A local executive who claims he was wrongfully ousted from his position near the top of one of Richmond’s biggest privately held companies is headed to trial against his former employer.
Michael Lowery, who until last year was president and COO of Henrico-based industrial foam maker Carpenter Co., is suing the company, and Chairman and CEO Stanley Pauley, for at least $18 million in damages, claiming wrongful termination and defamation.
Lowery claims he was fired in March 2018 after 17 years for speaking out against Pauley’s alleged efforts to collude with others in the foam and related chemicals industry to fix prices.
“Prior to his wrongful discharge, Lowery was a highly successful corporate executive for Carpenter, steering it to record profits,” the lawsuit claims. “However, his career was cut short due to his efforts to prevent the company owner and CEO from engaging in unlawful price-fixing, a practice the company had previously been accused of engaging in, resulting in acknowledgment of European price-fixing and payment of nearly $300 million in fines in Europe and settlements of antitrust actions brought in U.S. Courts.”
The case was filed last September in Henrico County Circuit Court and last month won approval from Judge Richard Wallerstein to head to jury trial.

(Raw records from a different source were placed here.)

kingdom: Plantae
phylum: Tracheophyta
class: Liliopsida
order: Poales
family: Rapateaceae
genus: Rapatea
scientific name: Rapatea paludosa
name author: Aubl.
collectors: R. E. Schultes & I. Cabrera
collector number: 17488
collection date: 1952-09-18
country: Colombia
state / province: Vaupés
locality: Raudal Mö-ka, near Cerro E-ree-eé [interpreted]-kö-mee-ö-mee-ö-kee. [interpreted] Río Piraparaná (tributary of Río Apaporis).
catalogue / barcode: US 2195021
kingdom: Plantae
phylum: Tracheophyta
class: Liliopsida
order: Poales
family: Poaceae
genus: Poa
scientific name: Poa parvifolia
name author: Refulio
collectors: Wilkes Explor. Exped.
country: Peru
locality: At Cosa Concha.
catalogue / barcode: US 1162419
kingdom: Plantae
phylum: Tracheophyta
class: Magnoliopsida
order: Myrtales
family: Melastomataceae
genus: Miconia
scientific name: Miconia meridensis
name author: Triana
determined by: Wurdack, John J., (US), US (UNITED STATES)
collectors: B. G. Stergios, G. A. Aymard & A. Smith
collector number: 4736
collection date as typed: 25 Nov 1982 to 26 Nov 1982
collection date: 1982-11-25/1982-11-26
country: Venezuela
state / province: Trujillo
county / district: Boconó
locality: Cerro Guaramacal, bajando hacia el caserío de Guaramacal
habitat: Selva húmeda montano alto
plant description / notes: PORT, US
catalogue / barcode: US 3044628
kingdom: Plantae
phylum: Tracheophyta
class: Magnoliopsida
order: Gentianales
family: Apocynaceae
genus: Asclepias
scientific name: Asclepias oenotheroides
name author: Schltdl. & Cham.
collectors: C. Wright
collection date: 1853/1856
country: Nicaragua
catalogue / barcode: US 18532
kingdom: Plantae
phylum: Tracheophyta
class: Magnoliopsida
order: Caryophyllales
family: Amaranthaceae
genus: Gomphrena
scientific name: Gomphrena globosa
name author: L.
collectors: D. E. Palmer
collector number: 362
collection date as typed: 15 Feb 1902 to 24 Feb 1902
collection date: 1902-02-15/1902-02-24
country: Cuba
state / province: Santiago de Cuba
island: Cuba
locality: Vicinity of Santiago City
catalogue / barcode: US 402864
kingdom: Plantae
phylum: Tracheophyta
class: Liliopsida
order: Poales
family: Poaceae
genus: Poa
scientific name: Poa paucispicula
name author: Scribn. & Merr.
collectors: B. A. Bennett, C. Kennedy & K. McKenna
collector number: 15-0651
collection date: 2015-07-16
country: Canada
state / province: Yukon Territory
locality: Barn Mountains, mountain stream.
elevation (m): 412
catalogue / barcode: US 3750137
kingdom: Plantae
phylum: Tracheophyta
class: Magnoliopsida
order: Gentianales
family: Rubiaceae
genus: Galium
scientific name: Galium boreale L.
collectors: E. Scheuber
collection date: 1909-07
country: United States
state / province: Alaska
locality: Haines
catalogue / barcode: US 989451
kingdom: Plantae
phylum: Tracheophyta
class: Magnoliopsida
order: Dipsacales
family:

It’s set for April 2020.
Carpenter and Pauley sought to have the case dismissed, but a judge ruled last month it can go on toward a jury trial, which is scheduled for April 13, 2020.
Lowery is represented by attorney Harris Butler of Butler Royals.
Butler, in a prepared statement, said: “We are confident that Henrico jurors will not look favorably on the defendants’ actions – whether in Henrico, or elsewhere in the Commonwealth.”
A message left for Pauley Monday afternoon was not returned.
Carpenter Co. and Pauley are represented by McGuireWoods attorneys Rodney Satterwhite and Robert Holland. Satterwhite did not return a call.
The suit states it is the world’s largest producer of comfort cushioning products and the fifth-largest private company in Virginia, citing a ranking from Virginia Business magazine.
It has 5,000 employees in 47 locations with annual sales of more than $1 billion.
The case claims the company is closely held, with Pauley owning 99 percent of its stock and his children owning the remainder.
Lowery, a VCU grad, who previously worked for Reynolds Metals, worked his way up at Carpenter, holding a position in its credit department, then as CFO, before moving up to president and COO.
The suit claims part of his job in the higher-level position was to institute mandatory antitrust training for Carpenter’s sales personnel.
An industry giant
The company, based at 5016 Monument Ave., has a history of run-ins with authorities over allegations of price fixing, the suit claims. The industry, which makes foam used in furniture, bedding, carpeting and other products, is dominated by a few large competitors, of which Carpenter is one.
In addition to making and selling the foam, Carpenter produces the chemicals needed for the foam and sells it to competitors.
The suit cites an instance in 2010 when Carpenter’s office was raided by the FBI, related to alleged price fixing in the industry. The company and its affiliates ultimately agreed to pay more than $170 million in class-action lawsuits.
It also has acknowledged its participation in a conspiracy from 2005 through 2010 with other foam manufacturers to fix prices in Europe. That resulted in $102 million in fines in 2014, Lowery’s suit states.
Lowery’s trouble at the company apparently peaked in early 2018, when he tried to stop Pauley as the latter was allegedly discussing price increases with others in the industry.
Lowery reported the instance internally, claiming he was following the protocol he helped put in place, but that Pauley “increasingly worked to undermine Lowery and reignite Carpenter’s unlawful price-fixing practices.”
In March 2018, Lowery claims Pauley came to his office with the company’s in-house counsel and said, “It seems to me that your vision and mine are not aligned, so it’s time for you to go.”
Lowery was fired, effective March 31 of that year. He refused to sign a separation agreement. Then it was announced internally that he had retired, which he claims the company knew to be false.
That’s the crux of the defamation claim, the lawsuit argues.
He claims his abrupt departure was “designed to appear as if it were initiated by Lowery himself, suggested to internal executives with no prior knowledge of a planned retirement that plaintiff had engaged in some form of misconduct,” the suit states.
“It suggested to external industry competitors, and potential employers, that he was asked to leave for cause, for life threatening medical reason – or had simply abandoned his responsibilities with an abrupt and unplanned departure inconsistent with how a president/COO of his stature would depart an industry leading manufacturer.”
The suit alleges two counts, one of wrongful termination and one of defamation.
It claims wrongful discharge under state law because he had a duty as an executive to try to prevent alleged attempts at price-fixing.
It claims Lowery has suffered damages in lost wages and reputational damage, as well as emotional distress and humiliation.
He seeks a minimum of $18 million and up to $20.8 million in damages.